Size of training set: 507
Size of validation set: 507
Size of test set: 509


In [139]:
# Support vector machine
from sklearn import svm

In [140]:
# Find the values of C and kernel that minimize false positives (wrongly classify non-trolling tweets as trolling)
numc = 20
nkernel = 3

precision = N.zeros((numc, nkernel), dtype=N.float)

j = 0
for kernel in ['linear', 'rbf', 'poly']:
    i = 0
    for c in N.logspace(-3, 1, numc):
        clf = svm.SVC(kernel=kernel, C = c)
        clf.fit(training_set, ytrain)
        ypredict = clf.predict(validation_set)
        
        precision[i,j] = N.sum((ypredict == True) & (yval == True))/ N.float(N.sum(yval==True))
        i = i+1
    j = j+1
        
        

In [143]:
ind = N.unravel_index(precision.argmax(), precision.shape)
cval = N.logspace(-3, 1, numc)[ind[0]]
kernel = ['linear', 'rbf', 'poly'][ind[1]]

print 'Best value of C:', cval
print 'Best kernel:', kernel
print 'Precision:', N.max(precision)

Best value of C: 0.88586679041
Best kernel: linear
Precision: 0.645833333333


In [144]:
# Using optimal value of C and kernel, train the algorithm again
clf = svm.SVC(kernel=kernel, C=cval)
clf.fit(training_set, ytrain)

SVC(C=0.88586679041008232, cache_size=200, class_weight=None, coef0=0.0,
  decision_function_shape=None, degree=3, gamma='auto', kernel='linear',
  max_iter=-1, probability=False, random_state=None, shrinking=True,
  tol=0.001, verbose=False)

In [145]:
ypredict = clf.predict(test_set)

In [146]:
N.sum(ypredict == ytest) / N.float(len(ytest))

0.93320235756385073

In [147]:
false_negative = (ypredict == False) & (ytest == True)
print 'False negative rate:', N.sum(false_negative)/ N.float(len(ytest))
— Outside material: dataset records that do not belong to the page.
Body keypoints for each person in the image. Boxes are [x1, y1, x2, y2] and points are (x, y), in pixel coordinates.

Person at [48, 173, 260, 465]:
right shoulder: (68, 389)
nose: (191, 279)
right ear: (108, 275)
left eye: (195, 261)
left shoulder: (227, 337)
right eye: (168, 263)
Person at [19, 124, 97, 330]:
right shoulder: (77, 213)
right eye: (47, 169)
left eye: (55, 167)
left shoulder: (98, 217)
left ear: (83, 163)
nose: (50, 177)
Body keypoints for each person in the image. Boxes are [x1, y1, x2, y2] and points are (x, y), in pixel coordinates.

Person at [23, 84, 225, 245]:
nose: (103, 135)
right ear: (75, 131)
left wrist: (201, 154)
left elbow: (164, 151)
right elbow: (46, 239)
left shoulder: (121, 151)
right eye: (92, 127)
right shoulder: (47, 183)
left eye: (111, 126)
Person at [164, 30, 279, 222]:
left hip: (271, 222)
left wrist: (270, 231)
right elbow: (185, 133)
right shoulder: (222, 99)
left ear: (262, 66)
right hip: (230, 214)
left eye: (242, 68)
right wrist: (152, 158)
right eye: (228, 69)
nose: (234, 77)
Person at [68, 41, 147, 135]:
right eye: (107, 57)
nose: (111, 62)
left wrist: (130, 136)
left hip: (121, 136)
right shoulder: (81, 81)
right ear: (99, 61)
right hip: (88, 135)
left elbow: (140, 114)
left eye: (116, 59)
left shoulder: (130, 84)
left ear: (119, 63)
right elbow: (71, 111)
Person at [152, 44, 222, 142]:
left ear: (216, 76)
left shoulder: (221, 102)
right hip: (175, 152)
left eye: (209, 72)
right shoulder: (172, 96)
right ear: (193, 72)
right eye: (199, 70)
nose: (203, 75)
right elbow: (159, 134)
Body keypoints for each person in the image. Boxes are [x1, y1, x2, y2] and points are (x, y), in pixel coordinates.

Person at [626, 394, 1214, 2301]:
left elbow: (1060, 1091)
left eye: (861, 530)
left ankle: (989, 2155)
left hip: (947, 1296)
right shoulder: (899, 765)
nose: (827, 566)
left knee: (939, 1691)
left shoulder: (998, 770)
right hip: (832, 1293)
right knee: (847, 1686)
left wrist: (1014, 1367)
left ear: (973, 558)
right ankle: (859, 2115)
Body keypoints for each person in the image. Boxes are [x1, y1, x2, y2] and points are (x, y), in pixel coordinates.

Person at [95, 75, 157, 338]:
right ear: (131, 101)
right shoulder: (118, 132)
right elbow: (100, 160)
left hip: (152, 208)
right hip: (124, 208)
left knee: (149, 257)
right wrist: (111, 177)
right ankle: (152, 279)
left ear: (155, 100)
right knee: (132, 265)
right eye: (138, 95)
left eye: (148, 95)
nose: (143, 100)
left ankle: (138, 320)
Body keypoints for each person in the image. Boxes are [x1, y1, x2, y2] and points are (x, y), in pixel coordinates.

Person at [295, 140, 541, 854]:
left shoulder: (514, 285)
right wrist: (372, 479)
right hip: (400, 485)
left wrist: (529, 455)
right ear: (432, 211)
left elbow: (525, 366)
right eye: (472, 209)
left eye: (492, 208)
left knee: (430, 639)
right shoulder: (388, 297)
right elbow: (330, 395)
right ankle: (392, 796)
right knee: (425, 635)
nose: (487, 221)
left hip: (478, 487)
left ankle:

False negative rate: 0.0550098231827


In [148]:
false_positive = (ypredict == True) & (ytest == False)
print 'False positive rate:', N.sum(false_positive)/ N.float(len(ytest))

False positive rate: 0.0117878192534


In [152]:
# An example of false positive (I didn't think it was a troll but algorithm marked it as troll)
print tweets.loc[test_set.loc[false_positive].index[0], 'text']

rt @mxtros: @theshoenice @bethrose669 @kimkardashian @kanyewest fuck haha


In [153]:
# An example of false negative (troll not picked up by algorithm)
print tweets.loc[test_set.loc[false_negative].index[0], 'text']

@kimkardashian so are your boobs